■ DIRECTIONS FOR THIS TASK ■
Only the lines from the start of the data to the line containing "Preventing workplace harassment and violence", both included, should be output, exactly and without pictures.

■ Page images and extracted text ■
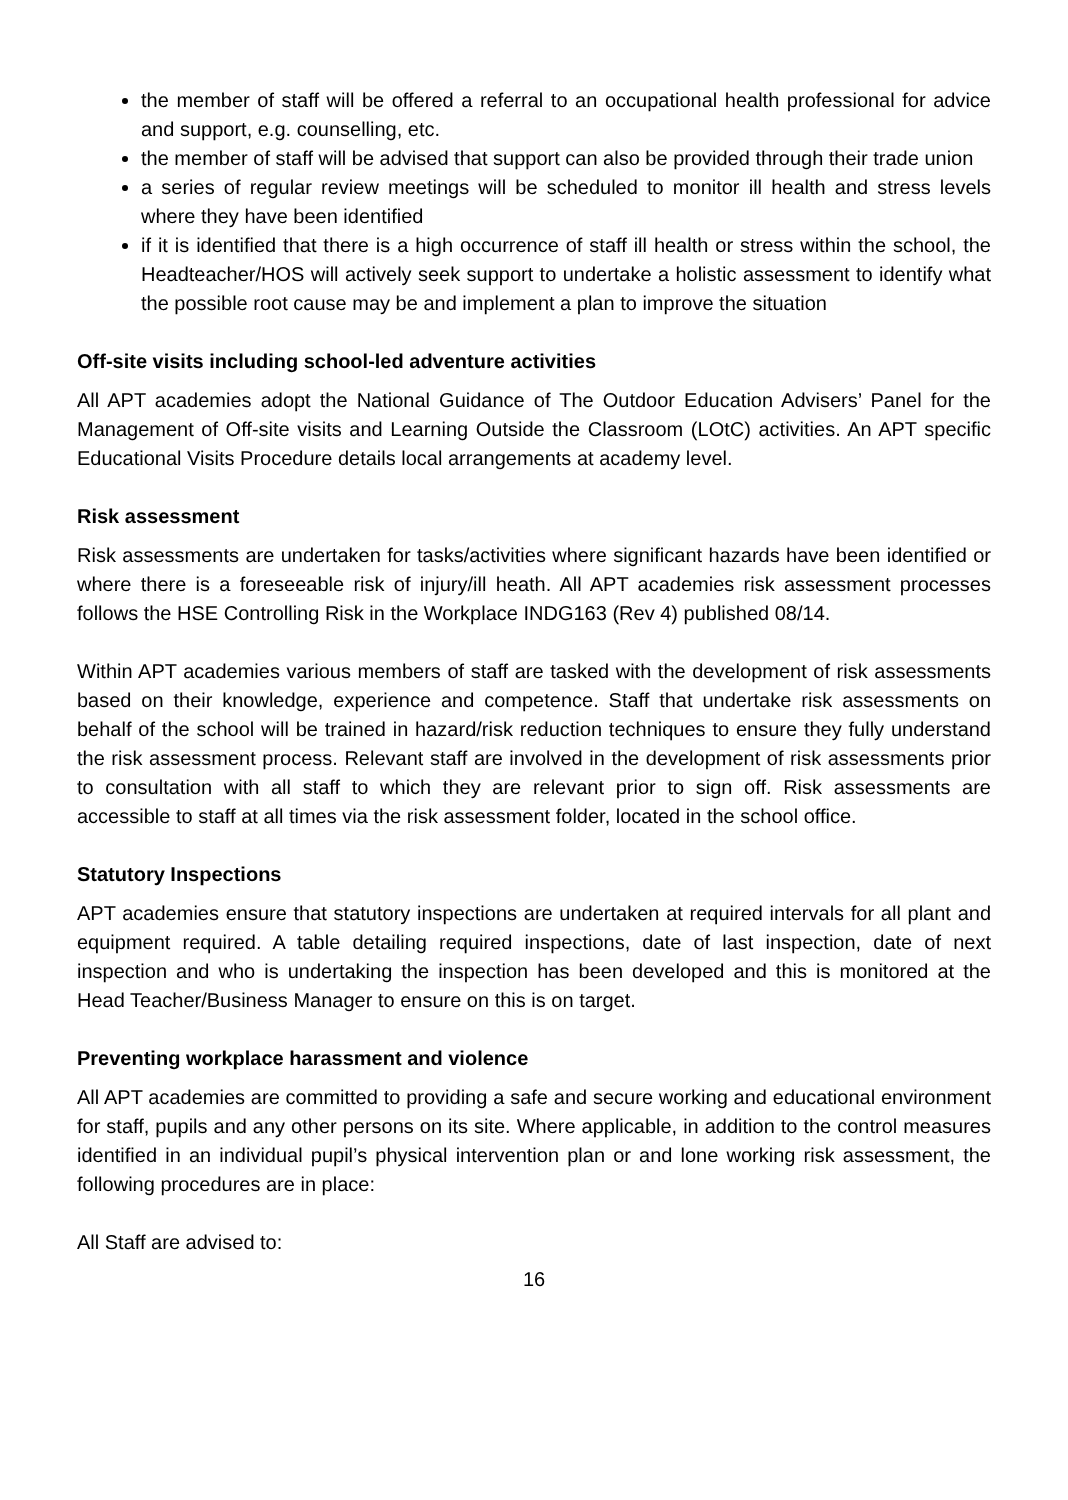the member of staff will be offered a referral to an occupational health professional for advice and support, e.g. counselling, etc.
the member of staff will be advised that support can also be provided through their trade union
a series of regular review meetings will be scheduled to monitor ill health and stress levels where they have been identified
if it is identified that there is a high occurrence of staff ill health or stress within the school, the Headteacher/HOS will actively seek support to undertake a holistic assessment to identify what the possible root cause may be and implement a plan to improve the situation
Off-site visits including school-led adventure activities
All APT academies adopt the National Guidance of The Outdoor Education Advisers’ Panel for the Management of Off-site visits and Learning Outside the Classroom (LOtC) activities. An APT specific Educational Visits Procedure details local arrangements at academy level.
Risk assessment
Risk assessments are undertaken for tasks/activities where significant hazards have been identified or where there is a foreseeable risk of injury/ill heath. All APT academies risk assessment processes follows the HSE Controlling Risk in the Workplace INDG163 (Rev 4) published 08/14.
Within APT academies various members of staff are tasked with the development of risk assessments based on their knowledge, experience and competence. Staff that undertake risk assessments on behalf of the school will be trained in hazard/risk reduction techniques to ensure they fully understand the risk assessment process. Relevant staff are involved in the development of risk assessments prior to consultation with all staff to which they are relevant prior to sign off. Risk assessments are accessible to staff at all times via the risk assessment folder, located in the school office.
Statutory Inspections
APT academies ensure that statutory inspections are undertaken at required intervals for all plant and equipment required. A table detailing required inspections, date of last inspection, date of next inspection and who is undertaking the inspection has been developed and this is monitored at the Head Teacher/Business Manager to ensure on this is on target.
Preventing workplace harassment and violence
All APT academies are committed to providing a safe and secure working and educational environment for staff, pupils and any other persons on its site. Where applicable, in addition to the control measures identified in an individual pupil’s physical intervention plan or and lone working risk assessment, the following procedures are in place:
All Staff are advised to:
16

■ RESPONSE TO THIS TASK ■
the member of staff will be offered a referral to an occupational health professional for advice and support, e.g. counselling, etc.
the member of staff will be advised that support can also be provided through their trade union
a series of regular review meetings will be scheduled to monitor ill health and stress levels where they have been identified
if it is identified that there is a high occurrence of staff ill health or stress within the school, the Headteacher/HOS will actively seek support to undertake a holistic assessment to identify what the possible root cause may be and implement a plan to improve the situation
Off-site visits including school-led adventure activities
All APT academies adopt the National Guidance of The Outdoor Education Advisers’ Panel for the Management of Off-site visits and Learning Outside the Classroom (LOtC) activities. An APT specific Educational Visits Procedure details local arrangements at academy level.
Risk assessment
Risk assessments are undertaken for tasks/activities where significant hazards have been identified or where there is a foreseeable risk of injury/ill heath. All APT academies risk assessment processes follows the HSE Controlling Risk in the Workplace INDG163 (Rev 4) published 08/14.
Within APT academies various members of staff are tasked with the development of risk assessments based on their knowledge, experience and competence. Staff that undertake risk assessments on behalf of the school will be trained in hazard/risk reduction techniques to ensure they fully understand the risk assessment process. Relevant staff are involved in the development of risk assessments prior to consultation with all staff to which they are relevant prior to sign off. Risk assessments are accessible to staff at all times via the risk assessment folder, located in the school office.
Statutory Inspections
APT academies ensure that statutory inspections are undertaken at required intervals for all plant and equipment required. A table detailing required inspections, date of last inspection, date of next inspection and who is undertaking the inspection has been developed and this is monitored at the Head Teacher/Business Manager to ensure on this is on target.
Preventing workplace harassment and violence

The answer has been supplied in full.